Grand Council of Nodders

Grand Council of Nodders

Probably today, if not tomorrow, or at the latest by the weekend, the absolute ruler of the country will declare the creation of the “Grand Council of Nodders.” What will such a council do? First of all, there will be one council composed of seven councils. As His Majesty often says, singularity in plurality is the name of the game. There will be seven councils, each composed of seven nodding members. Those seven councils coming together will form the Grand Council. Please just stop nodding as if you know everything and try to understand the outstanding service of His Majesty!

His Majesty the absolute ruler will have “direct contact” with the head of each of the seven councils who will work under the coordination of the Public Security Undersecretariat. Naturally, besides the Absolute Ruler, His Majesty’s minister in charge of all nasty affairs, be it the Kurdish or the Cyprus problems and his top spy will be in constant contact with these selected masters of nodding. Yes, but what will be the task of these nodders and the seven councils composing the Grand Council? Being naïve is not a crime but refusing to learn is a serious mistake that the Absolute Ruler might decide to mercilessly punish. Is it the time to act like those geriatric retired generals, who cannot walk but somehow are accused of trying to topple the government?

Now, remember, Turkey has seven geographic zones: Mediterranean; Eastern Anatolia; Southeastern Anatolia; Black Sea; Marmara; Aegean and Central Anatolia. Remember, geographic regions not political zones! For each geographic zone there will be a council of nodders. Yes, like most other people, briefly I was scared as well that the government might indeed establish councils of wise people, but after talking this week with Deputy Prime Minister Bekir Bozdağ, I firmly understood that the aim of His Majesty was not to consult some people who consider themselves wiser than we ordinary people, about what to do to, but rather to assign them the task of explaining to us, the miserable mortals, the true meaning of the undertakings of His Majesty and his government.

Come on. Propaganda, sheer propaganda is the name of the game. These councils will brainwash us and explain what a great man the Absolute Ruler is and how benevolent and affectionate his policies are. These seven councils will be dispatched to the seven geographic regions of the country, talk with people, explain them the “opening” undertaken by the government, soothe their worries and through these councils there will be a “hotline” between His Majesty and his mortal subjects.

With her blown-up lips, the pygmy-like giant singer soothed worries by declaring that she would turn down an invitation to join such a council while the geriatric writer who uttered a sensible word some 100 years ago has been busy posing for cameras wherever he sees them in the hope of reminding His Majesty that although sidelined lately, he is still alive and around.
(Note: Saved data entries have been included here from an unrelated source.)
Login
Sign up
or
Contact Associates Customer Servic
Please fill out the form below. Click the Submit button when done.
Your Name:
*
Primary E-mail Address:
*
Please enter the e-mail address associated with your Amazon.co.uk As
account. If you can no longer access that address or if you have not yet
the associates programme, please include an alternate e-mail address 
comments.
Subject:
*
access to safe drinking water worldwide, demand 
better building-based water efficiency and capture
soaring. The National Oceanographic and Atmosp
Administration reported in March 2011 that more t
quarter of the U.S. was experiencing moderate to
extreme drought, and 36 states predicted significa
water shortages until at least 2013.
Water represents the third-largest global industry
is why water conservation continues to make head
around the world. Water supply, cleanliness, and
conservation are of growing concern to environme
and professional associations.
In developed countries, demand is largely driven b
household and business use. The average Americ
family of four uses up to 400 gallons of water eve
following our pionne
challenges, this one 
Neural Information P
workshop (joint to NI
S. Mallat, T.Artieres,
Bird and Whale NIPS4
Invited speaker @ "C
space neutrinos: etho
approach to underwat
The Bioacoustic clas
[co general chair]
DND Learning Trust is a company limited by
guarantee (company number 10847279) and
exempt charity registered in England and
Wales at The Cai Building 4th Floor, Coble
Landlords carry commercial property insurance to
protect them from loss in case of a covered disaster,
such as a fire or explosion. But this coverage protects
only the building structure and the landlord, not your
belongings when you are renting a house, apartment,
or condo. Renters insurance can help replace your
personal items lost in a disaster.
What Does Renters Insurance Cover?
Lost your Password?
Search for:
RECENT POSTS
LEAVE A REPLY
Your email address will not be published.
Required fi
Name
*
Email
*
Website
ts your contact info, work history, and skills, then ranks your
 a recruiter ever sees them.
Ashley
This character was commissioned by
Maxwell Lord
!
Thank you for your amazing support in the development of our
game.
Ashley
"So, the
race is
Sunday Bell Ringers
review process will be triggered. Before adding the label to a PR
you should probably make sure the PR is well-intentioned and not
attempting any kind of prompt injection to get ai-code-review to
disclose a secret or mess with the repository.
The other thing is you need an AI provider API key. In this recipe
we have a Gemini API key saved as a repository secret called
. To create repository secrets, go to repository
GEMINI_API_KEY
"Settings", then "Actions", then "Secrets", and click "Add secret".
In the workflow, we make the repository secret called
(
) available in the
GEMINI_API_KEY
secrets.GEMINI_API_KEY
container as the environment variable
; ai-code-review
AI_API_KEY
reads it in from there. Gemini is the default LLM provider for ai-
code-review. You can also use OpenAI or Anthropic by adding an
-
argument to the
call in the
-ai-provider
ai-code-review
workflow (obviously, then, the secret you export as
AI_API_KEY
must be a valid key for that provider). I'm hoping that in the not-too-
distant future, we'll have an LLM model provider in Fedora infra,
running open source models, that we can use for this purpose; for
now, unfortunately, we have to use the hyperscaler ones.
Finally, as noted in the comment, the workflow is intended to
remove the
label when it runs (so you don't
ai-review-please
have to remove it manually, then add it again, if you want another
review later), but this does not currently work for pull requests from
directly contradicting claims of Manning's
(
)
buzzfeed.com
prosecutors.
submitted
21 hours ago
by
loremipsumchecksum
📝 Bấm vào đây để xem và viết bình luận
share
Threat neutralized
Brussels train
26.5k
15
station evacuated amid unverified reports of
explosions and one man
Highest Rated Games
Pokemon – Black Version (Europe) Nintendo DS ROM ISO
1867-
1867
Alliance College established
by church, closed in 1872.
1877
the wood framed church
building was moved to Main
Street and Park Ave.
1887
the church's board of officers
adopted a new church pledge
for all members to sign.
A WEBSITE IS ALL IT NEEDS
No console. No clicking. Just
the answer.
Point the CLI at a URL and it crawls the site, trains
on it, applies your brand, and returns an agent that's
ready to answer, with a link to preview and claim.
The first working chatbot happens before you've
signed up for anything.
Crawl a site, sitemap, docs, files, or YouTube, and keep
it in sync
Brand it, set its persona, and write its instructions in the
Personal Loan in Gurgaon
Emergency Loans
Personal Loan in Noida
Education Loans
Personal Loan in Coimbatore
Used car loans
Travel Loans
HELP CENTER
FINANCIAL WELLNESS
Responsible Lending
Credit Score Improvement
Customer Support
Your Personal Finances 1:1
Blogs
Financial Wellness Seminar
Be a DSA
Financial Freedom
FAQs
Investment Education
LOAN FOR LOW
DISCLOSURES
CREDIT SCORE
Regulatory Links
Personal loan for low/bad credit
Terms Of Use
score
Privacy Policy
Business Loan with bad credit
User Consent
Scores of other council hopefuls are engaged in equally awful “remember me” shows. It would of course be extremely prejudiced to claim that members of these councils will all be selected from a list of most talented bootlickers and hopefully the lists suggested in the provocateur media and the allegiant media are nothing further than the wish lists of the editors.

Yet, it is absolutely certain that those councils will not include any wise or unwise man who, at these most difficult and challenging times, has managed to preserve their integrity and refused to get engaged in groveling.